Когда Ману крепко и надежно встал на собственные ноги и занялся привычными ему делами, всё вернулось на круги своя. Но теперь к воинам Рикса, охранявшим Анифу, присоединился и Ману, за холодным безразличием и пока еще незрелым рассудком обнаружилась искренняя благодарность спасшей его девушке и восхищение перед ее мужеством и умением, а не соблазнительной красотой. Наравне с ее молчаливыми охранниками он оберегал ее спокойствие и уединение, отваживал не в меру раздухарившихся степняков, которые решили рискнуть и посягнуть на рабыню вождя, и даже подносил небольшие, но по-своему ценные подарки. Это мог быть простой речной камень, плоский и гладкий и очень удобный для растирания трав, или вырезанная из кости спица для волос, или связка рыбин. Или даже связка бусин из личных запасов трофеев парня, или подбитая мехом короткая накидка, теплая и очень мягкая.

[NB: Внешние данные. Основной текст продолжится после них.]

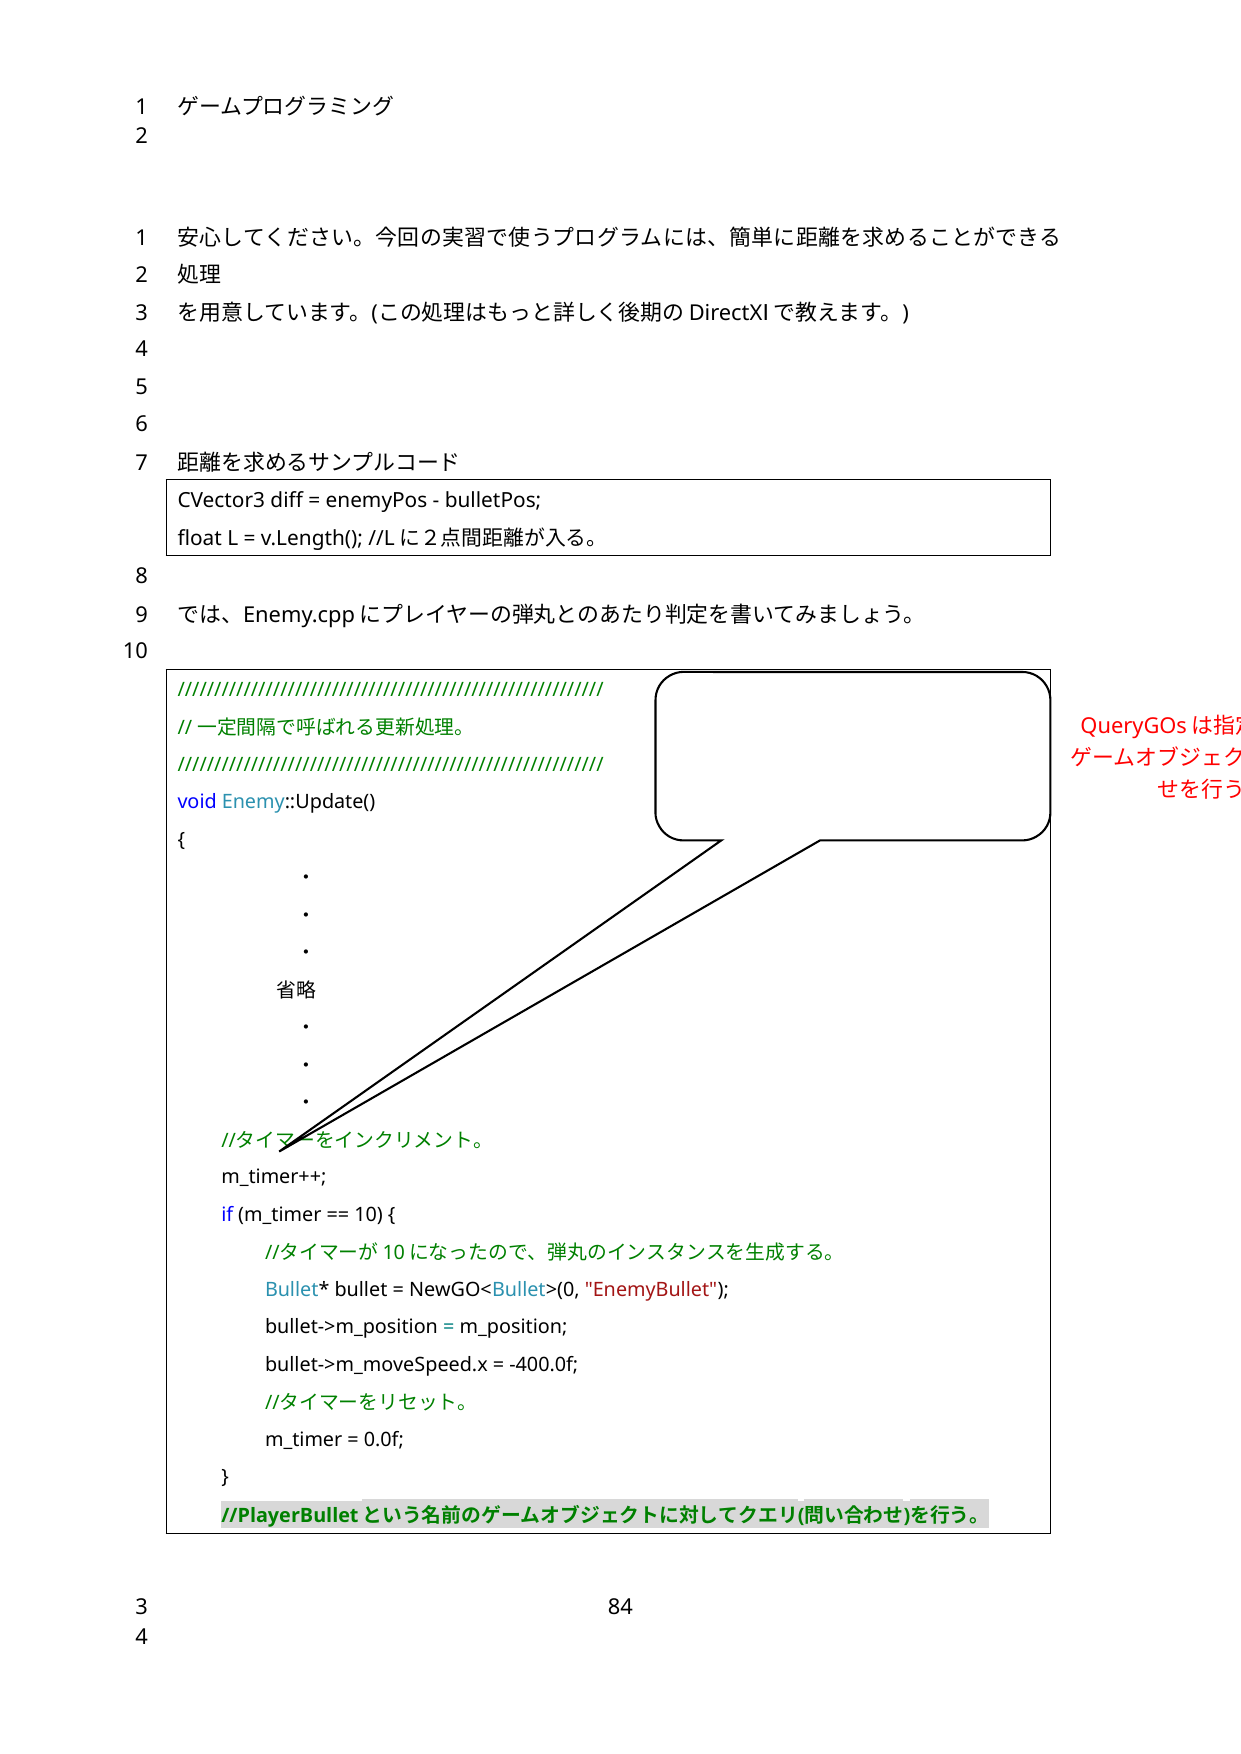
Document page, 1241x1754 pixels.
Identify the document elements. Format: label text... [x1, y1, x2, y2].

text では、Enemy.cppにプレイヤーの弾丸とのあたり判定を書いてみましょう。 [177, 594, 1063, 631]
text を用意しています。(この処理はもっと詳しく後期のDirectXⅠで教えます。) [177, 292, 1063, 329]
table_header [167, 670, 1050, 1532]
table_header CVector3 diff = enemyPos - bulletPos; float L = v.Length(); //Lに２点間距離が入る。 [167, 480, 1050, 555]
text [177, 217, 1063, 292]
text 距離を求めるサンプルコード [177, 442, 1063, 479]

В какой-то момент Анифа подумала, что Ману напоминает ей одного из ее братьев, чьи лица давно стерлись из ее памяти. Оттого трепетней стали эмоции, которые она испытывала к молодому мужчине.
Однажды утром, в окрестностях Дариорша выпал снег. Его было немного, и, когда поднявшееся солнце стало скупо пригревать землю, он быстро растаял, но поднявшаяся на рассвете Анифа, словно завороженная глядела на покрытую словно алмазной крошкой землю и без единой мысли в голове любовалась представшей ее глазам красотой. На ее сердце было неожиданно мирно и спокойно, и хотя она зябко куталась в накидку и плащ, не торопилась ни обратно в палатку, ни к костру, чтобы раздуть угли, развести жаркий огонь и заняться завтраком. И глубоко вдыхала сухой и холодный воздух, теперь уже не казавшийся ей ни опасным, ни пугающим.
Тем же днем в степную столицу прискакал вестник Шах-Рана. Спустя два месяца после отбытия армии Повелитель племен возвращался с победой. Дариорш загудел и зашевелился, готовясь встретить своего вождя.